◆ RECORDS FOR PROCESSING
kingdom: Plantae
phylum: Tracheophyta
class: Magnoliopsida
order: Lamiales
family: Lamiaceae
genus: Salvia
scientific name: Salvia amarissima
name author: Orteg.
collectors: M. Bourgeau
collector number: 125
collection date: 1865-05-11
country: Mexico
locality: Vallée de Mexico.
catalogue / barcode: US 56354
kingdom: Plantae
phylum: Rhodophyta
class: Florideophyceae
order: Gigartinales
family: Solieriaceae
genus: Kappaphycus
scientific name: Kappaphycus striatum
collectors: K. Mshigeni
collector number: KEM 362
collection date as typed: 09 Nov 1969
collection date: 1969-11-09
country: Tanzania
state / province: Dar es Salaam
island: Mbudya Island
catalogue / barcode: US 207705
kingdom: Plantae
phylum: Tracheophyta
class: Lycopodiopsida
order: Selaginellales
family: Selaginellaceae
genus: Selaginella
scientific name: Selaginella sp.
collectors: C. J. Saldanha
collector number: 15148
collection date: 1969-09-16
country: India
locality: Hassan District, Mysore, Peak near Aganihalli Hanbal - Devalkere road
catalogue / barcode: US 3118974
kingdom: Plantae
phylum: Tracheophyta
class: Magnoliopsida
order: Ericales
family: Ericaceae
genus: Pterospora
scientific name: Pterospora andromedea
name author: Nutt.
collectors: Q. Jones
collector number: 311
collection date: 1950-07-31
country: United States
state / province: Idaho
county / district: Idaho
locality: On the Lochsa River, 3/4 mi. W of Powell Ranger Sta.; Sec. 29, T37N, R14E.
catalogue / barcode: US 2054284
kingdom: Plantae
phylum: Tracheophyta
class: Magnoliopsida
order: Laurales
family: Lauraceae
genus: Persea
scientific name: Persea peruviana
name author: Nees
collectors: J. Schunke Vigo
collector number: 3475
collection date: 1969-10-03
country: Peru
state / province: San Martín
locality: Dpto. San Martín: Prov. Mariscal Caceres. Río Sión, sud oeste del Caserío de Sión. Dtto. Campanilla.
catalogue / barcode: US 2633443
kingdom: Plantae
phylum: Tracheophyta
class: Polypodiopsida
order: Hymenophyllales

◆ YOUR INSTRUCTIONS
Please render all the rows above as a JSON list of strings, with one string for each line and blank lines left out.

◆ EXPECTED ANSWER
[
  "kingdom: Plantae",
  "phylum: Tracheophyta",
  "class: Magnoliopsida",
  "order: Lamiales",
  "family: Lamiaceae",
  "genus: Salvia",
  "scientific name: Salvia amarissima",
  "name author: Orteg.",
  "collectors: M. Bourgeau",
  "collector number: 125",
  "collection date: 1865-05-11",
  "country: Mexico",
  "locality: Vallée de Mexico.",
  "catalogue / barcode: US 56354",
  "kingdom: Plantae",
  "phylum: Rhodophyta",
  "class: Florideophyceae",
  "order: Gigartinales",
  "family: Solieriaceae",
  "genus: Kappaphycus",
  "scientific name: Kappaphycus striatum",
  "collectors: K. Mshigeni",
  "collector number: KEM 362",
  "collection date as typed: 09 Nov 1969",
  "collection date: 1969-11-09",
  "country: Tanzania",
  "state / province: Dar es Salaam",
  "island: Mbudya Island",
  "catalogue / barcode: US 207705",
  "kingdom: Plantae",
  "phylum: Tracheophyta",
  "class: Lycopodiopsida",
  "order: Selaginellales",
  "family: Selaginellaceae",
  "genus: Selaginella",
  "scientific name: Selaginella sp.",
  "collectors: C. J. Saldanha",
  "collector number: 15148",
  "collection date: 1969-09-16",
  "country: India",
  "locality: Hassan District, Mysore, Peak near Aganihalli Hanbal - Devalkere road",
  "catalogue / barcode: US 3118974",
  "kingdom: Plantae",
  "phylum: Tracheophyta",
  "class: Magnoliopsida",
  "order: Ericales",
  "family: Ericaceae",
  "genus: Pterospora",
  "scientific name: Pterospora andromedea",
  "name author: Nutt.",
  "collectors: Q. Jones",
  "collector number: 311",
  "collection date: 1950-07-31",
  "country: United States",
  "state / province: Idaho",
  "county / district: Idaho",
  "locality: On the Lochsa River, 3/4 mi. W of Powell Ranger Sta.; Sec. 29, T37N, R14E.",
  "catalogue / barcode: US 2054284",
  "kingdom: Plantae",
  "phylum: Tracheophyta",
  "class: Magnoliopsida",
  "order: Laurales",
  "family: Lauraceae",
  "genus: Persea",
  "scientific name: Persea peruviana",
  "name author: Nees",
  "collectors: J. Schunke Vigo",
  "collector number: 3475",
  "collection date: 1969-10-03",
  "country: Peru",
  "state / province: San Martín",
  "locality: Dpto. San Martín: Prov. Mariscal Caceres. Río Sión, sud oeste del Caserío de Sión. Dtto. Campanilla.",
  "catalogue / barcode: US 2633443",
  "kingdom: Plantae",
  "phylum: Tracheophyta",
  "class: Polypodiopsida",
  "order: Hymenophyllales"
]